I didn't design this so I can't say for certain, but from reading their post there are a couple of benefits that NaCL confers over PGP for generating per-device keys.

The most important benefit is probably that NaCL keys are 256-bit keys based on ECC (specifically, Curve25519), which means these keys are stronger, faster, and actually more secure than the strongest keys commonly used in PGP (4096-bit RSA keys). Critically, they are much smaller and therefore easier to communicate between people/devices.

While their ideal workflow is to communicate keys by scanning QR codes, they currently need an alternative workflow to communicate keys between desktops (and will always need an alternative for users who can't scan QR codes for whatever reason).
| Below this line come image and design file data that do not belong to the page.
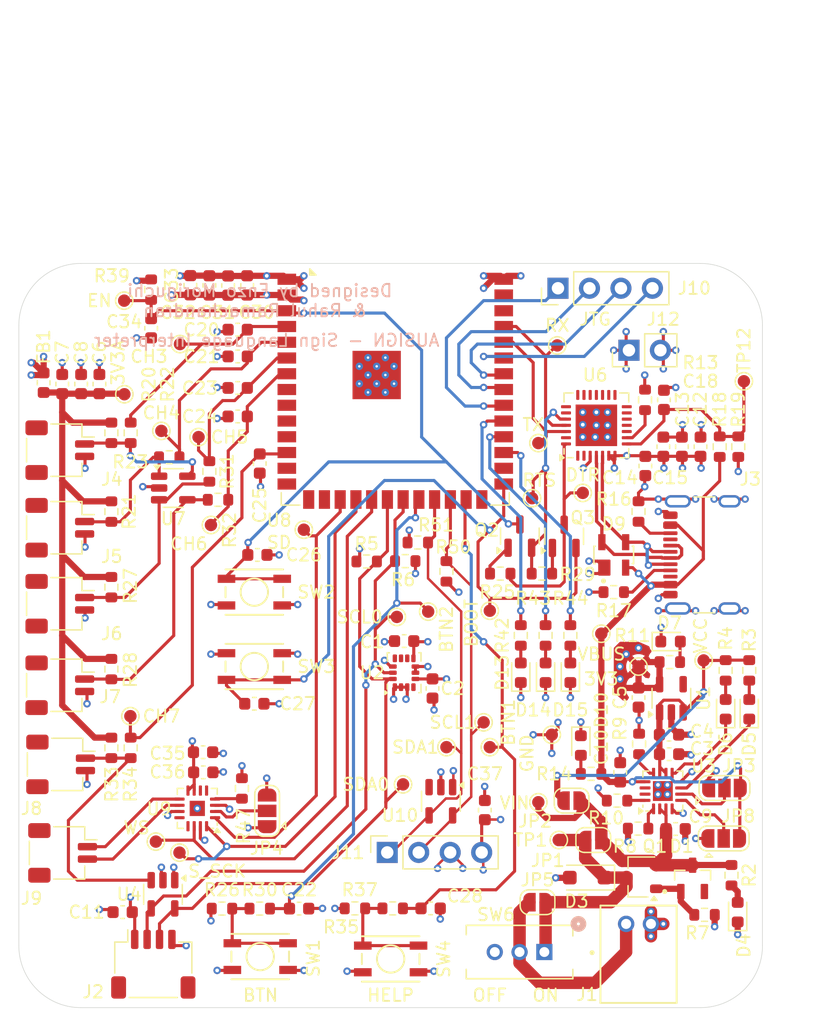
<source format=kicad_pcb>
(kicad_pcb
	(version 20241229)
	(generator "pcbnew")
	(generator_version "9.0")
	(general
		(thickness 1.6)
		(legacy_teardrops no)
	)
	(paper "A4")
	(layers
		(0 "F.Cu" signal)
		(4 "In1.Cu" signal)
		(6 "In2.Cu" signal)
		(2 "B.Cu" signal)
		(9 "F.Adhes" user "F.Adhesive")
		(11 "B.Adhes" user "B.Adhesive")
		(13 "F.Paste" user)
		(15 "B.Paste" user)
		(5 "F.SilkS" user "F.Silkscreen")
		(7 "B.SilkS" user "B.Silkscreen")
		(1 "F.Mask" user)
		(3 "B.Mask" user)
		(17 "Dwgs.User" user "User.Drawings")
		(19 "Cmts.User" user "User.Comments")
		(21 "Eco1.User" user "User.Eco1")
		(23 "Eco2.User" user "User.Eco2")
		(25 "Edge.Cuts" user)
		(27 "Margin" user)
		(31 "F.CrtYd" user "F.Courtyard")
		(29 "B.CrtYd" user "B.Courtyard")
		(35 "F.Fab" user)
		(33 "B.Fab" user)
		(39 "User.1" user)
		(41 "User.2" user)
		(43 "User.3" user)
		(45 "User.4" user)
	)
	(setup
		(stackup
			(layer "F.SilkS"
				(type "Top Silk Screen")
			)
			(layer "F.Paste"
				(type "Top Solder Paste")
			)
			(layer "F.Mask"
				(type "Top Solder Mask")
				(thickness 0.01)
			)
			(layer "F.Cu"
				(type "copper")
				(thickness 0.035)
			)
			(layer "dielectric 1"
				(type "prepreg")
				(thickness 0.1)
				(material "FR4")
				(epsilon_r 4.5)
				(loss_tangent 0.02)
			)
			(layer "In1.Cu"
				(type "copper")
				(thickness 0.035)
			)
			(layer "dielectric 2"
				(type "core")
				(thickness 1.24)
				(material "FR4")
				(epsilon_r 4.5)
				(loss_tangent 0.02)
			)
			(layer "In2.Cu"
				(type "copper")
				(thickness 0.035)
			)
			(layer "dielectric 3"
				(type "prepreg")
				(thickness 0.1)
				(material "FR4")
				(epsilon_r 4.5)
				(loss_tangent 0.02)
			)
			(layer "B.Cu"
				(type "copper")
				(thickness 0.035)
			)
			(layer "B.Mask"
				(type "Bottom Solder Mask")
				(thickness 0.01)
			)
			(layer "B.Paste"
				(type "Bottom Solder Paste")
			)
			(layer "B.SilkS"
				(type "Bottom Silk Screen")
			)
			(copper_finish "None")
			(dielectric_constraints no)
		)
		(pad_to_mask_clearance 0)
		(allow_soldermask_bridges_in_footprints no)
		(tenting front back)
		(pcbplotparams
			(layerselection 0x00000000_00000000_55555555_5755f5ff)
			(plot_on_all_layers_selection 0x00000000_00000000_00000000_00000000)
			(disableapertmacros no)
			(usegerberextensions no)
			(usegerberattributes yes)
			(usegerberadvancedattributes yes)
			(creategerberjobfile yes)
			(dashed_line_dash_ratio 12.000000)
			(dashed_line_gap_ratio 3.000000)
			(svgprecision 4)
			(plotframeref no)
			(mode 1)
			(useauxorigin no)
			(hpglpennumber 1)
			(hpglpenspeed 20)
			(hpglpendiameter 15.000000)
			(pdf_front_fp_property_popups yes)
			(pdf_back_fp_property_popups yes)
			(pdf_metadata yes)
			(pdf_single_document no)
			(dxfpolygonmode yes)
			(dxfimperialunits yes)
			(dxfusepcbnewfont yes)
			(psnegative no)
			(psa4output no)
			(plot_black_and_white yes)
			(plotinvisibletext no)
			(sketchpadsonfab no)
			(plotpadnumbers no)
			(hidednponfab no)
			(sketchdnponfab yes)
			(crossoutdnponfab yes)
			(subtractmaskfromsilk no)
			(outputformat 1)
			(mirror no)
			(drillshape 0)
			(scaleselection 1)
			(outputdirectory "/Users/enzomoriguchi/Library/CloudStorage/OneDrive-UNSW/ELEC3117/3117_AUSIGN/3117_gerbers/")
		)
	)
	(net 0 "")
	(net 1 "VCC")
	(net 2 "Net-(D3-K)")
	(net 3 "Vin")
	(net 4 "I2C1_SCL")
	(net 5 "I2C1_SDA")
	(net 6 "I2S_SCK")
	(net 7 "I2S_WS")
	(net 8 "I2S_SD")
	(net 9 "BTN2")
	(net 10 "BTN1")
	(net 11 "ADC1_CH5")
	(net 12 "BOOT")
	(net 13 "ADC1_CH4")
	(net 14 "RTS")
	(net 15 "DTR")
	(net 16 "EN")
	(net 17 "ADC1_CH3")
	(net 18 "unconnected-(U10-I{slash}O2-Pad3)")
	(net 19 "Net-(U6-VBUS)")
	(net 20 "TXD0")
	(net 21 "RXD0")
	(net 22 "VBUS")
	(net 23 "+3V3")
	(net 24 "I2C0_SDA")
	(net 25 "I2C0_SCL")
	(net 26 "GND")
	(net 27 "+3V3A")
	(net 28 "ADC1_CH7")
	(net 29 "ADC1_CH6")
	(net 30 "Net-(U3-ILIM)")
	(net 31 "Net-(U9-~{SD_MODE})")
	(net 32 "unconnected-(U8-IO17-Pad10)")
	(net 33 "unconnected-(U8-IO3-Pad15)")
	(net 34 "LED5")
	(net 35 "Net-(D15-A)")
	(net 36 "LED4")
	(net 37 "Net-(D14-A)")
	(net 38 "LED3")
	(net 39 "Net-(D13-A)")
	(net 40 "Net-(D1-A)")
	(net 41 "Net-(SW4-B)")
	(net 42 "Net-(SW1-B)")
	(net 43 "Net-(Q3-B)")
	(net 44 "Net-(Q2-B)")
	(net 45 "Net-(J3-CC1)")
	(net 46 "Net-(J3-CC2)")
	(net 47 "Net-(D10-A)")
	(net 48 "Net-(U6-~{RST})")
	(net 49 "Net-(D7-A)")
	(net 50 "Net-(U3-ISET)")
	(net 51 "Net-(U3-TS)")
	(net 52 "Net-(D5-A)")
	(net 53 "Net-(D4-A)")
	(net 54 "Net-(D6-A)")
	(net 55 "TMS")
	(net 56 "unconnected-(U8-USB_D+-Pad14)")
	(net 57 "unconnected-(U8-IO46-Pad16)")
	(net 58 "TDO")
	(net 59 "TDI")
	(net 60 "unconnected-(U8-IO18-Pad11)")
	(net 61 "CH7")
	(net 62 "unconnected-(U8-USB_D--Pad13)")
	(net 63 "unconnected-(U8-IO45-Pad26)")
	(net 64 "TCK")
	(net 65 "unconnected-(U1-NC-Pad4)")
	(net 66 "unconnected-(U2-OCS_Aux-Pad10)")
	(net 67 "unconnected-(U2-INT2-Pad9)")
	(net 68 "unconnected-(U2-SDO_Aux-Pad11)")
	(net 69 "unconnected-(U2-INT1-Pad4)")
	(net 70 "Net-(D5-K)")
	(net 71 "Net-(JP4-C)")
	(net 72 "unconnected-(U3-ITERM-Pad15)")
	(net 73 "Net-(JP3-C)")
	(net 74 "Net-(D6-K)")
	(net 75 "unconnected-(U3-TMR-Pad14)")
	(net 76 "unconnected-(U9-NC-Pad12)")
	(net 77 "Net-(JP8-C)")
	(net 78 "unconnected-(U9-NC-Pad13)")
	(net 79 "Net-(J9-Pin_2)")
	(net 80 "Net-(J9-Pin_1)")
	(net 81 "unconnected-(U9-NC-Pad6)")
	(net 82 "unconnected-(U9-NC-Pad5)")
	(net 83 "unconnected-(U6-CHR0-Pad15)")
	(net 84 "unconnected-(U6-RS485{slash}GPIO.2-Pad17)")
	(net 85 "unconnected-(U6-~{DCD}-Pad1)")
	(net 86 "unconnected-(U6-CHR1-Pad14)")
	(net 87 "unconnected-(U6-~{SUSPEND}-Pad11)")
	(net 88 "unconnected-(U6-GPIO.5-Pad21)")
	(net 89 "unconnected-(U6-SUSPEND-Pad12)")
	(net 90 "unconnected-(U6-~{CTS}-Pad23)")
	(net 91 "unconnected-(U6-GPIO.6-Pad20)")
	(net 92 "unconnected-(U6-NC-Pad10)")
	(net 93 "unconnected-(U6-GPIO.4-Pad22)")
	(net 94 "unconnected-(U6-~{RXT}{slash}GPIO.1-Pad18)")
	(net 95 "unconnected-(U6-~{TXT}{slash}GPIO.0-Pad19)")
	(net 96 "unconnected-(U6-~{DSR}-Pad27)")
	(net 97 "unconnected-(U6-~{RI}{slash}CLK-Pad2)")
	(net 98 "unconnected-(U6-CHREN-Pad13)")
	(net 99 "unconnected-(U6-~{WAKEUP}{slash}GPIO.3-Pad16)")
	(net 100 "unconnected-(J3-SBU2-PadB8)")
	(net 101 "unconnected-(J3-SBU1-PadA8)")
	(net 102 "USB_DN")
	(net 103 "USB_DP")
	(net 104 "CH6")
	(net 105 "CH5")
	(net 106 "CH4")
	(net 107 "CH3")
	(net 108 "unconnected-(SW6-C-Pad3)")
	(net 109 "Net-(J1-Pin_1)")
	(net 110 "unconnected-(U8-IO35-Pad28)")
	(net 111 "unconnected-(U8-IO15-Pad8)")
	(net 112 "unconnected-(U8-IO16-Pad9)")
	(net 113 "unconnected-(U8-IO1-Pad39)")
	(net 114 "unconnected-(U8-IO2-Pad38)")
	(footprint "Resistor_SMD:R_0603_1608Metric" (layer "F.Cu") (at 215.5 69.9905 -90))
	(footprint "Capacitor_SMD:C_0603_1608Metric" (layer "F.Cu") (at 181.5 49.725 90))
	(footprint "Capacitor_SMD:C_0603_1608Metric" (layer "F.Cu") (at 189.878 81.028))
	(footprint "TestPoint:TestPoint_Pad_D1.0mm" (layer "F.Cu") (at 218 78))
	(footprint "Capacitor_SMD:C_0603_1608Metric" (layer "F.Cu") (at 185.674 45.225 -90))
	(footprint "LED_SMD:LED_0603_1608Metric" (layer "F.Cu") (at 233 92.3049 90))
	(footprint "Package_TO_SOT_SMD:SOT-23-5" (layer "F.Cu") (at 187.4575 58.105))
	(footprint "TestPoint:TestPoint_Pad_D1.0mm" (layer "F.Cu") (at 208.026 68.072))
	(footprint "MountingHole:MountingHole_2.2mm_M2" (layer "F.Cu") (at 179 96))
	(footprint "Capacitor_SMD:C_0603_1608Metric" (layer "F.Cu") (at 178.5 49.725 90))
	(footprint "Capacitor_SMD:C_0603_1608Metric" (layer "F.Cu") (at 188.836 41.757 90))
	(footprint "TestPoint:TestPoint_Pad_D1.0mm" (layer "F.Cu") (at 186.055 86.614))
	(footprint "LED_SMD:LED_0603_1608Metric" (layer "F.Cu") (at 232.029 75.946 90))
	(footprint "Resistor_SMD:R_0603_1608Metric" (layer "F.Cu") (at 232.5 89.325 -90))
	(footprint "Package_TO_SOT_SMD:SOT-23-5" (layer "F.Cu") (at 209.05 83.3625 -90))
	(footprint "LED_SMD:LED_0603_1608Metric" (layer "F.Cu") (at 219.5 73 90))
	(footprint "Connector_PinSocket_2.54mm:PinSocket_1x04_P2.54mm_Vertical" (layer "F.Cu") (at 204.724 87.487 90))
	(footprint "Capacitor_SMD:C_0603_1608Metric" (layer "F.Cu") (at 192.659 50.038 180))
	(footprint "Resistor_SMD:R_0603_1608Metric" (layer "F.Cu") (at 190.373 56.769 -90))
	(footprint "Resistor_SMD:R_0603_1608Metric" (layer "F.Cu") (at 207.19 62.5 180))
	(footprint "Resistor_SMD:R_0603_1608Metric" (layer "F.Cu") (at 217.202 65.0085))
	(footprint "Resistor_SMD:R_0603_1608Metric" (layer "F.Cu") (at 205.164 92 180))
	(footprint "Resistor_SMD:R_0603_1608Metric" (layer "F.Cu") (at 223 66.5 180))
	(footprint "Capacitor_SMD:C_0603_1608Metric" (layer "F.Cu") (at 225.548 56.33 -90))
	(footprint "Capacitor_SMD:C_0603_1608Metric" (layer "F.Cu") (at 192.659 52.337 180))
	(footprint "Resistor_SMD:R_0603_1608Metric" (layer "F.Cu") (at 191.389 92.016001))
	(footprint "TestPoint:TestPoint_Pad_D1.0mm" (layer "F.Cu") (at 233.5 49.5))
	(footprint "TestPoint:TestPoint_Pad_D1.0mm" (layer "F.Cu") (at 213 79))
	(footprint "Resistor_SMD:R_0603_1608Metric" (layer "F.Cu") (at 213.841 65.0085 180))
	(footprint "Connector_JST:JST_SH_SM02B-SRSS-TB_1x02-1MP_P1.00mm_Horizontal" (layer "F.Cu") (at 178.308 74.009 -90))
	(footprint "OS102011MS2QN1:OS102011MS2QN1" (layer "F.Cu") (at 215.4 95.5174 180))
	(footprint "Package_TO_SOT_SMD:SOT-23-5" (layer "F.Cu") (at 227.65 75.0625 90))
	(footprint "Capacitor_SMD:C_0603_1608Metric" (layer "F.Cu") (at 194 75.5))
	(footprint "Capacitor_SMD:C_0603_1608Metric" (layer "F.Cu") (at 223.52 81.026 90))
	(footprint "Connector_PinHeader_2.54mm:PinHeader_1x04_P2.54mm_Vertical" (layer "F.Cu") (at 218.5 42 90))
	(footprint "Resistor_SMD:R_0603_1608Metric" (layer "F.Cu") (at 232.029 72.8085 -90))
	(footprint "TestPoint:TestPoint_Pad_D1.0mm" (layer "F.Cu") (at 188 46.5))
	(footprint "Resistor_SMD:R_0603_1608Metric" (layer "F.Cu") (at 184.023 53.657 -90))
	(footprint "Package_TO_SOT_SMD:SOT-23" (layer "F.Cu") (at 215.424 61.9845 90))
	(footprint "Resistor_SMD:R_0603_1608Metric" (layer "F.Cu") (at 182.467 60.007 -90))
	(footprint "Resistor_SMD:R_0603_1608Metric" (layer "F.Cu") (at 231.548 54.775 90))
	(footprint "Connector_JST:JST_SH_SM02B-SRSS-TB_1x02-1MP_P1.00mm_Horizontal" (layer "F.Cu") (at 178.308 67.437 -90))
	(footprint "Capacitor_SMD:C_0603_1608Metric" (layer "F.Cu") (at 206.0895 70.447 180))
	(footprint "Resistor_SMD:R_0603_1608Metric" (layer "F.Cu") (at 230.325 92.5174))
	(footprint "TestPoint:TestPoint_Pad_D1.0mm" (layer "F.Cu") (at 187.96 87.503))
	(footprint "TestPoint:TestPoint_Pad_D1.0mm" (layer "F.Cu") (at 230.251 72.009))
	(footprint "Capacitor_SMD:C_0603_1608Metric" (layer "F.Cu") (at 193.421 41.77 90))
	(footprint "Capacitor_SMD:C_0603_1608Metric"
		(layer "F.Cu")
		(uuid "5bb8d81f-d4cf-4e17-8099-d006097a8a35")
		(at 197.612 92.016001)
		(descr "Capacitor SMD 0603 (1608 Metric), square (rectangular) end terminal, IPC_7351 nominal, (Body size source: IPC-SM-782 page 76, https://www.pcb-3d.com/wordpress/wp-content/uploads/ipc-sm-782a_amendment_1_and_2.pdf), generated with kicad-footprint-generator")
		(tags "capacitor")
		(property "Reference" "C22"
			(at 0 -1.516001 0)
			(layer "F.SilkS")
			(uuid "c4c56b06-82f3-4c77-afc8-df13ee2f843c")
			(effects
				(font
					(size 1 1)
					(thickness 0.15)
				)
			)
		)
		(property "Value" "100n"
			(at 0 1.43 0)
			(layer "F.Fab")
			(uuid "497cc3e0-6d53-4f97-9f24-d2fde44c163b")
			(effects
				(font
					(size 1 1)
					(thickness 0.15)
				)
			)
		)
		(property "Datasheet" ""
			(at 0 0 0)
			(unlocked yes)
			(layer "F.Fab")
			(hide yes)
			(uuid "0415933b-419f-4d9a-8e70-93a28ffa9ef9")
			(effects
				(font
					(size 1.27 1.27)
					(thickness 0.15)
				)
			)
		)
		(property "Description" "Unpolarized capacitor"
			(at 0 0 0)
			(unlocked yes)
			(layer "F.Fab")
			(hide yes)
			(uuid "b262e220-f972-4c79-b466-2c6f6b81426a")
			(effects
				(font
					(size 1.27 1.27)
					(thickness 0.15)
				)
			)
		)
		(property "Manufacturer" ""
			(at 0 0 0)
			(unlocked yes)
			(layer "F.Fab")
			(hide yes)
			(uuid "e144e7da-a2ff-45d3-9cd8-58fafbc40a1d")
			(effects
				(font
					(size 1 1)
					(thickness 0.15)
				)
			)
		)
		(property ki_fp_filters "C_*")
		(path "/68ed65a0-b0a9-47eb-83c7-7681d72e68c1")
		(sheetname "/")
		(sheetfile "3117_AUSIGN.kicad_sch")
		(attr smd)
		(fp_line
			(start -0.14058 -0.51)
			(end 0.14058 -0.51)
			(stroke
				(width 0.12)
				(type solid)
			)
			(layer "F.SilkS")
			(uuid "571cc303-437f-4e98-81e5-654d1b07aed8")
		)
		(fp_line
			(start -0.14058 0.51)
			(end 0.14058 0.51)
			(stroke
				(width 0.12)
				(type solid)
			)
			(layer "F.SilkS")
			(uuid "8503c2ab-93e2-436b-aedd-bec15c3c8705")
		)
		(fp_line
			(start -1.48 -0.73)
			(end 1.48 -0.73)
			(stroke
				(width 0.05)
				(type solid)
			)
			(layer "F.CrtYd")
			(uuid "939ec4a7-73c2-464e-b1f9-35917a1ed0b0")
		)
		(fp_line
			(start -1.48 0.73)
			(end -1.48 -0.73)
			(stroke
				(width 0.05)
				(type solid)
			)
			(lay
... [1030080 chars truncated]
</source>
The "Paper keys" section of the blog post discusses this at length, and shows an example of a Paper Key:

"death punch correct staple battery horse clearly cherry picked words yeah moo car lisp"

They are probably generating this (Diceware-esque) string by splitting the 256-bit key into n-bit segments, using each n-bit segment as an index into an array of words, and then joining the words to form a "sentence" that encodes the value of the key.

14 words is already pretty unwieldy, as they acknowledge in the blog post. Imagine how bad it would be if you had to encode 4096 bits instead of just 256!

That was probably the most important motivation for Keybase to use them. Other motivations may have included:

* ECC is generally considered more future-proof than RSA

* NaCL is a small library and therefore is probably easier to incorporate into a variety of clients rather than the behemoth that is GPG/libgcrypt.

* NaCL is the new hotness, PGP is old and busted


PGP may not support ECC, but then again, who the hell uses PGP over GnuPG?

https://www.gnupg.org/faq/whats-new-in-2.1.html#ecc


Well traditional PGP key-management software expects exactly one key per identity, so using per-device PGP keys would establish each device as a separate identity. This is not what you want. I'm not an expert, but I'm sure there are other good reasons.


The user identifier for PGP keys is the User-ID (name and email address), and you can have any number of PGP keys for one. GnuPG lets you search for a User-ID (or part thereof) with --list-key, the same is true for key servers. Each key can sign each other's identifier. What do you think is missing?